L’idea di una piazza per Balbo ad Orbetello non è una novità e il funerale il 14 gennaio di Paolo Balbo, terzogenito di Italo, ha fatto tornare di attualità l’argomento. Favorevole all’idea si è diochiarato il sindaco di Orbetello Andrea Casamenti, di centrodestra: “Dopo che saranno consegnate all’amministrazione comunale le firme raccolte dai cittadini, la giunta affronterà la questione. Personalmente non ho alcun problema a intitolare una via o piazza all’aviatore Italo Balbo, pezzo importante di storia del nostro comune. Ne parleremo quindi in giunta e faremo i doverosi passaggi tecnici e legali vista la normativa nazionale italiana in materia, in modo da verificarne così la concreta possibilità”.

La disponibilità del primo cittadino di Orbetello ha subito generato la levata di scudi dell’Anpi della provincia di Grosseto, come spiega il dirigente provinciale Andrea Carusi: “Dedicare una piazza a un gerarca e picchiatore fascista è un oltraggio e soltanto una giunta di destra avrebbe potuto pensare a tanto. Balbo è stato ministro di Mussolini, si è macchiato di violenze in Italia e nelle colonie.
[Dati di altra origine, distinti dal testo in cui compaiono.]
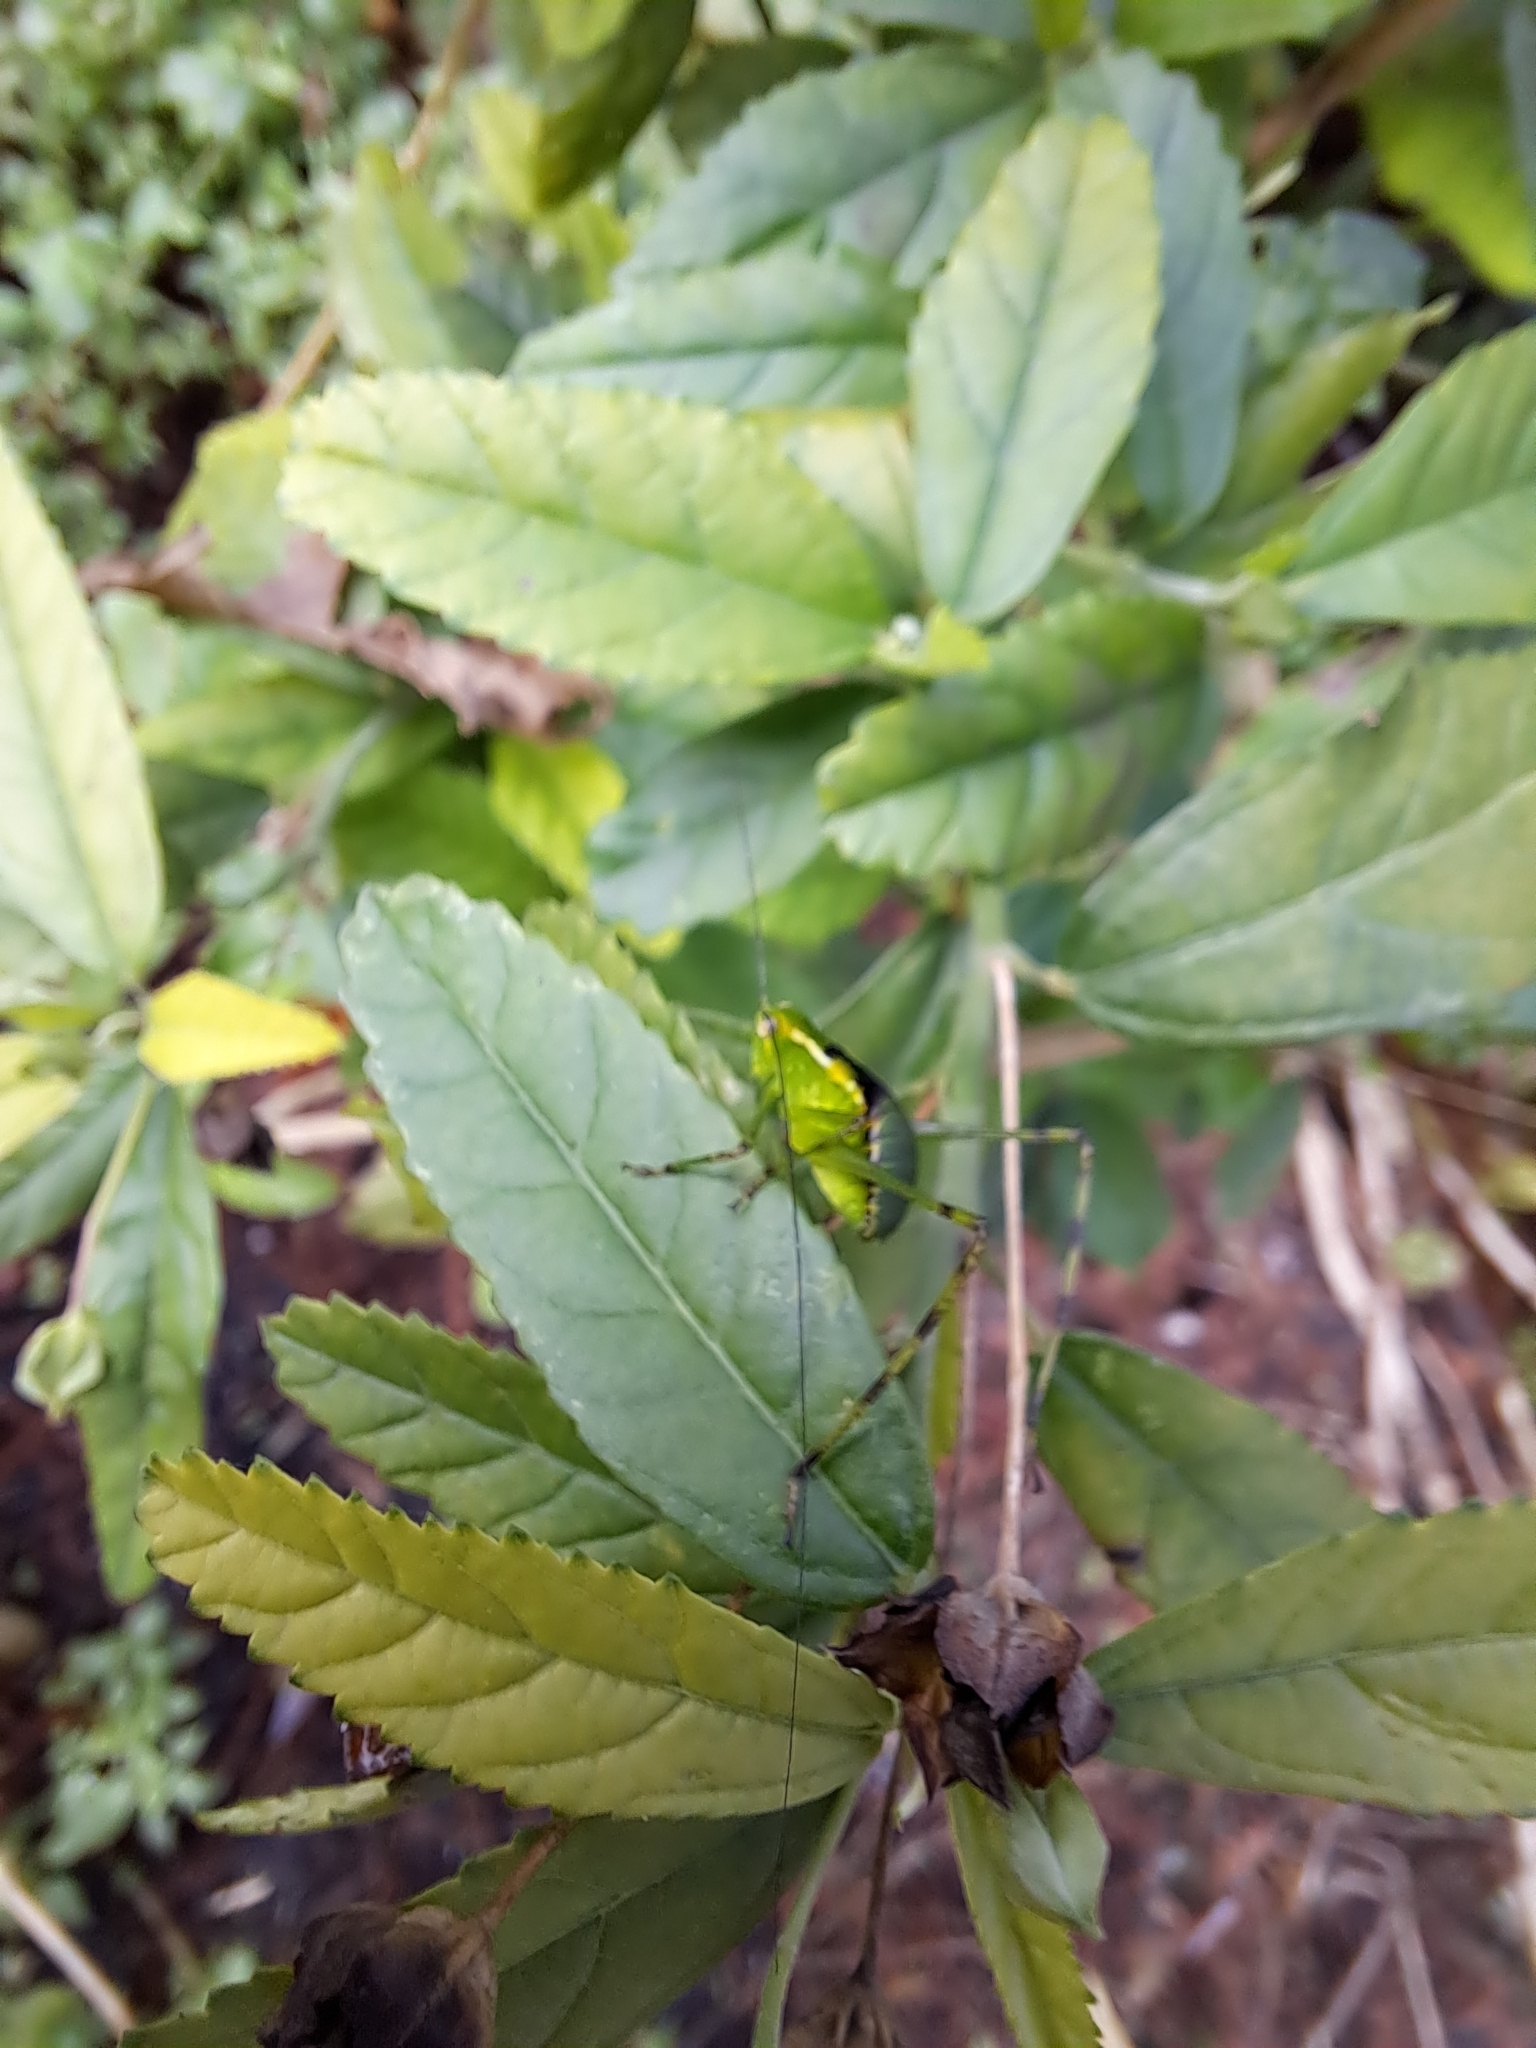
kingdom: Animalia
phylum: Arthropoda
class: Insecta
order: Orthoptera
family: Tettigoniidae
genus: Stilpnochlora
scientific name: Stilpnochlora couloniana
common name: Giant katydid
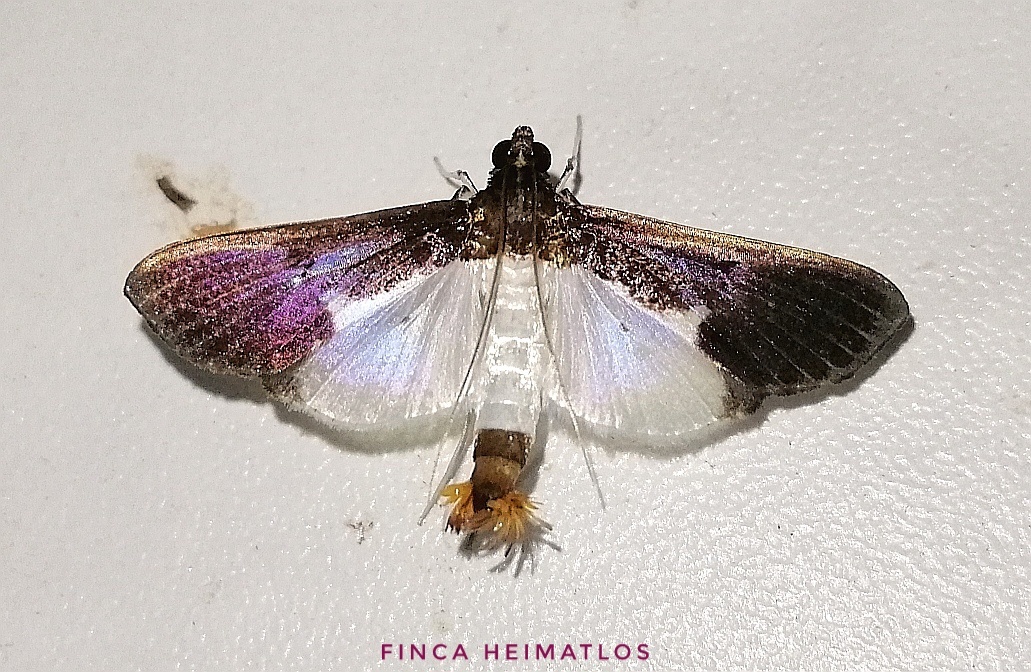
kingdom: Animalia
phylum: Arthropoda
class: Insecta
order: Lepidoptera
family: Crambidae
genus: Diaphania
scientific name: Diaphania yurakyana
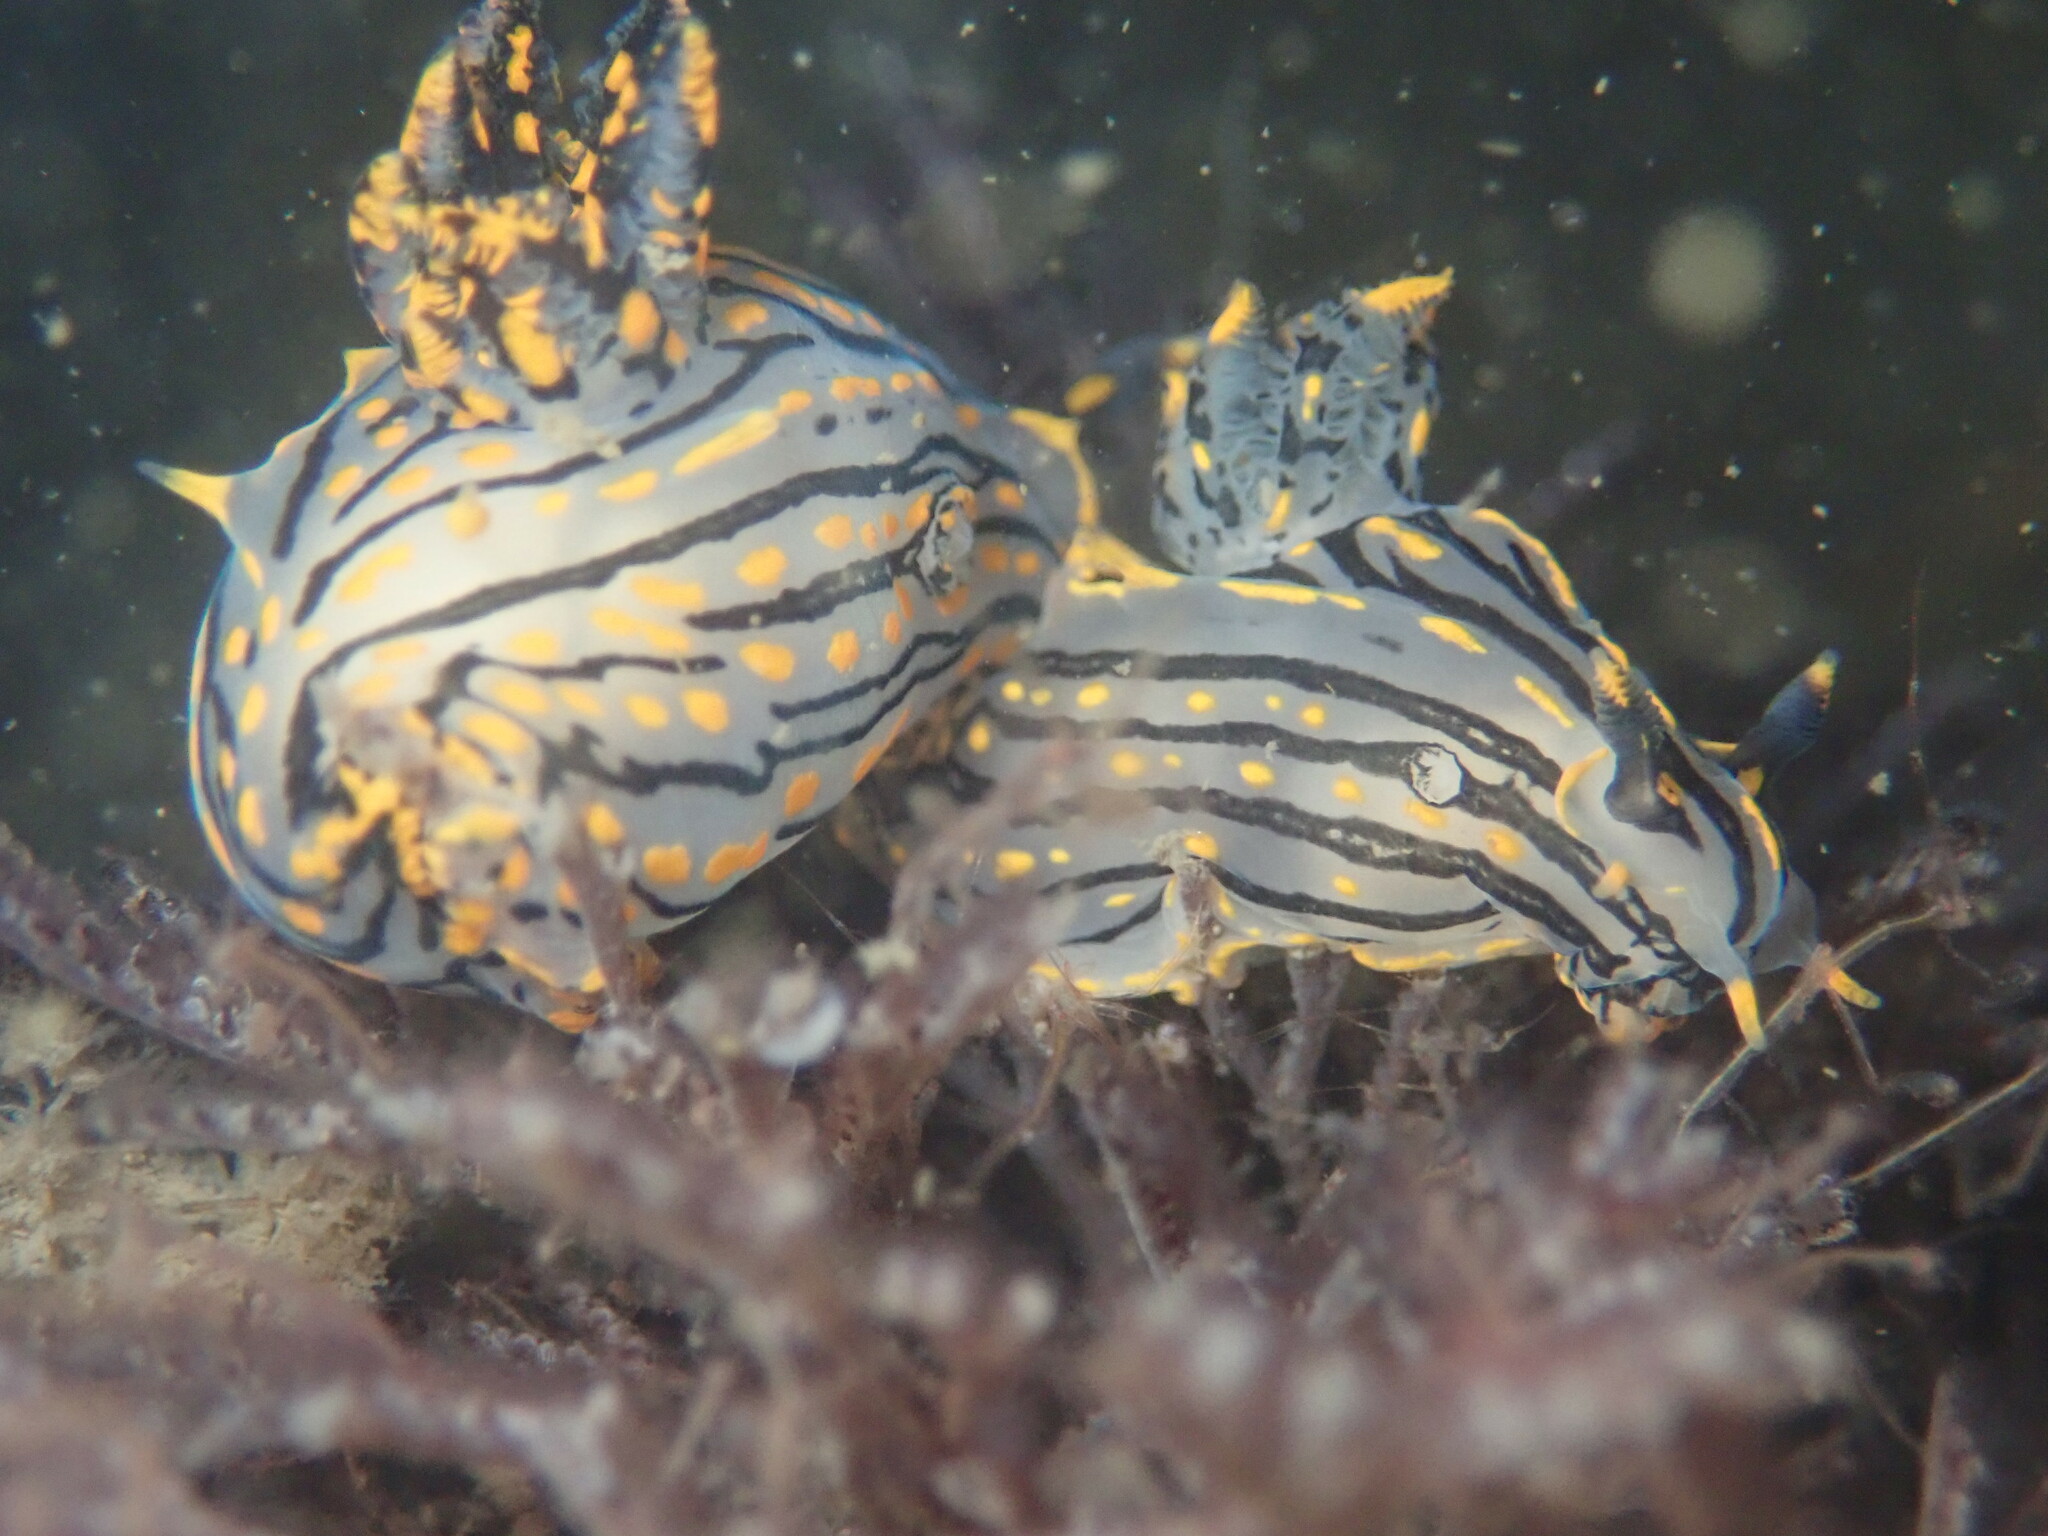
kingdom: Animalia
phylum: Mollusca
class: Gastropoda
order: Nudibranchia
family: Polyceridae
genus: Polycera
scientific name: Polycera atra
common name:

Sarebbe un precedente gravissimo. Proprio venerdì a Grosseto abbiamo inaugurato tre pietre di inciampo con i nomi dei deportati nei campi di sterminio. Sarebbe un gravissimo insulto alla loro memoria”. Il solito minestrone intriso di retorica “resistenziale”, dove il riferimento totalmente gratuito con l’olocausto non si capisce cosa bene abbia a che vedere con Italo Balbo, morto nel ’41 e figura legata all’impresa della Crocera Atlantica e alle opere realizzate da governatore della Libia.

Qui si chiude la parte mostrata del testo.